(Problem to solve) All of the records below must be reproduced exactly, minus any pictures.
[Start of section]
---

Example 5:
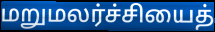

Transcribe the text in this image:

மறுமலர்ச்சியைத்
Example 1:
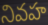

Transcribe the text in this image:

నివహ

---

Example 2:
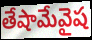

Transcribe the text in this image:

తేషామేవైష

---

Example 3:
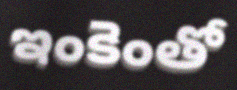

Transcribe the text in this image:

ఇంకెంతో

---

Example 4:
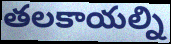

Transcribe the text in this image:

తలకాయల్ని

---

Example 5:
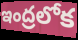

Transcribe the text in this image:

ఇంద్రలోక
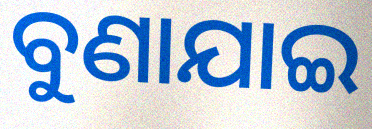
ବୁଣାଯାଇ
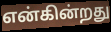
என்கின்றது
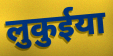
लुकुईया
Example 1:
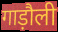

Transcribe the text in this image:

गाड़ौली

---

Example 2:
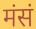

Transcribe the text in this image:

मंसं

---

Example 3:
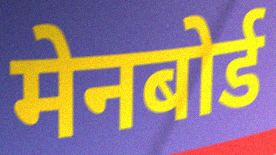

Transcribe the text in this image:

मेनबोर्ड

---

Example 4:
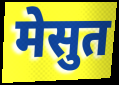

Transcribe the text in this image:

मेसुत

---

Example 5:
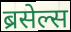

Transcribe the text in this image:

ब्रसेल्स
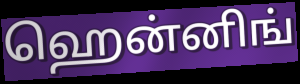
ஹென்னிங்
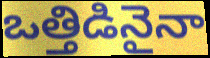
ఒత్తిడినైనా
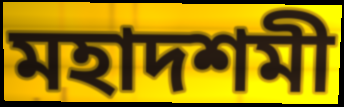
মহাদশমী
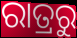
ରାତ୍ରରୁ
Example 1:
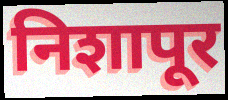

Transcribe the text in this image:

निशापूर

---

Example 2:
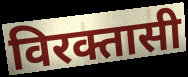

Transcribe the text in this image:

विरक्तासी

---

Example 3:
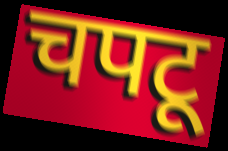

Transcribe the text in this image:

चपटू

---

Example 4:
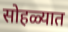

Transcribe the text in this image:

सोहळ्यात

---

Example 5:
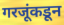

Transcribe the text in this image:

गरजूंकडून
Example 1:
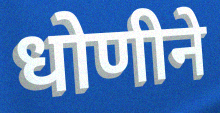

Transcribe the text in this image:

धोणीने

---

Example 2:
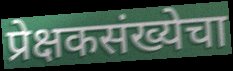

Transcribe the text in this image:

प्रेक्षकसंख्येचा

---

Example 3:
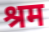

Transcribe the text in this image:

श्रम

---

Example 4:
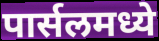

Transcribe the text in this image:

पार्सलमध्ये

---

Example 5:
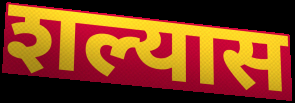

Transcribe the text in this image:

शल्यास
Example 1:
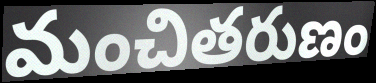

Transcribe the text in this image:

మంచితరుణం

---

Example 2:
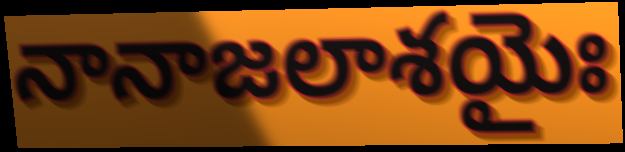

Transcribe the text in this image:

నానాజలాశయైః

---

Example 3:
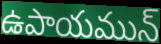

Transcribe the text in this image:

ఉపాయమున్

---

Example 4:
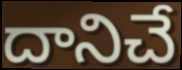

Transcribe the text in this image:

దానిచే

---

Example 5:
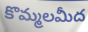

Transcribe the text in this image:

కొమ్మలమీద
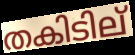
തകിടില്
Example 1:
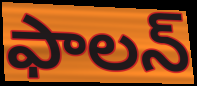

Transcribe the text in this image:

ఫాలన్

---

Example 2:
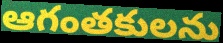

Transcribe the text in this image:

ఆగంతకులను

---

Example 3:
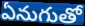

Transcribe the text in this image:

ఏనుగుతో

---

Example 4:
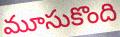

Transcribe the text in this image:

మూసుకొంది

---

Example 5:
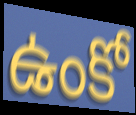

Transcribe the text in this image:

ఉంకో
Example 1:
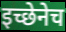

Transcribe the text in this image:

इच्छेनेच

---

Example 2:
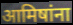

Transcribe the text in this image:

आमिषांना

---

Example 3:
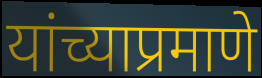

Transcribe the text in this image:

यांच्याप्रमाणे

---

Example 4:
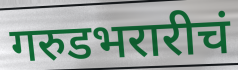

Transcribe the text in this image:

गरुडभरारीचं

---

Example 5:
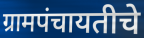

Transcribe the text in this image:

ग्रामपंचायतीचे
[End of section]
(Task response)
---

Example 5:

Transcribe the text in this image:

மறுமலர்ச்சியைத்
Example 1:

Transcribe the text in this image:

నివహ

---

Example 2:

Transcribe the text in this image:

తేషామేవైష

---

Example 3:

Transcribe the text in this image:

ఇంకెంతో

---

Example 4:

Transcribe the text in this image:

తలకాయల్ని

---

Example 5:

Transcribe the text in this image:

ఇంద్రలోక
ବୁଣାଯାଇ
என்கின்றது
लुकुईया
Example 1:

Transcribe the text in this image:

गाड़ौली

---

Example 2:

Transcribe the text in this image:

मंसं

---

Example 3:

Transcribe the text in this image:

मेनबोर्ड

---

Example 4:

Transcribe the text in this image:

मेसुत

---

Example 5:

Transcribe the text in this image:

ब्रसेल्स
ஹென்னிங்
ఒత్తిడినైనా
মহাদশমী
ରାତ୍ରରୁ
Example 1:

Transcribe the text in this image:

निशापूर

---

Example 2:

Transcribe the text in this image:

विरक्तासी

---

Example 3:

Transcribe the text in this image:

चपटू

---

Example 4:

Transcribe the text in this image:

सोहळ्यात

---

Example 5:

Transcribe the text in this image:

गरजूंकडून
Example 1:

Transcribe the text in this image:

धोणीने

---

Example 2:

Transcribe the text in this image:

प्रेक्षकसंख्येचा

---

Example 3:

Transcribe the text in this image:

श्रम

---

Example 4:

Transcribe the text in this image:

पार्सलमध्ये

---

Example 5:

Transcribe the text in this image:

शल्यास
Example 1:

Transcribe the text in this image:

మంచితరుణం

---

Example 2:

Transcribe the text in this image:

నానాజలాశయైః

---

Example 3:

Transcribe the text in this image:

ఉపాయమున్

---

Example 4:

Transcribe the text in this image:

దానిచే

---

Example 5:

Transcribe the text in this image:

కొమ్మలమీద
തകിടില്
Example 1:

Transcribe the text in this image:

ఫాలన్

---

Example 2:

Transcribe the text in this image:

ఆగంతకులను

---

Example 3:

Transcribe the text in this image:

ఏనుగుతో

---

Example 4:

Transcribe the text in this image:

మూసుకొంది

---

Example 5:

Transcribe the text in this image:

ఉంకో
Example 1:

Transcribe the text in this image:

इच्छेनेच

---

Example 2:

Transcribe the text in this image:

आमिषांना

---

Example 3:

Transcribe the text in this image:

यांच्याप्रमाणे

---

Example 4:

Transcribe the text in this image:

गरुडभरारीचं

---

Example 5:

Transcribe the text in this image:

ग्रामपंचायतीचे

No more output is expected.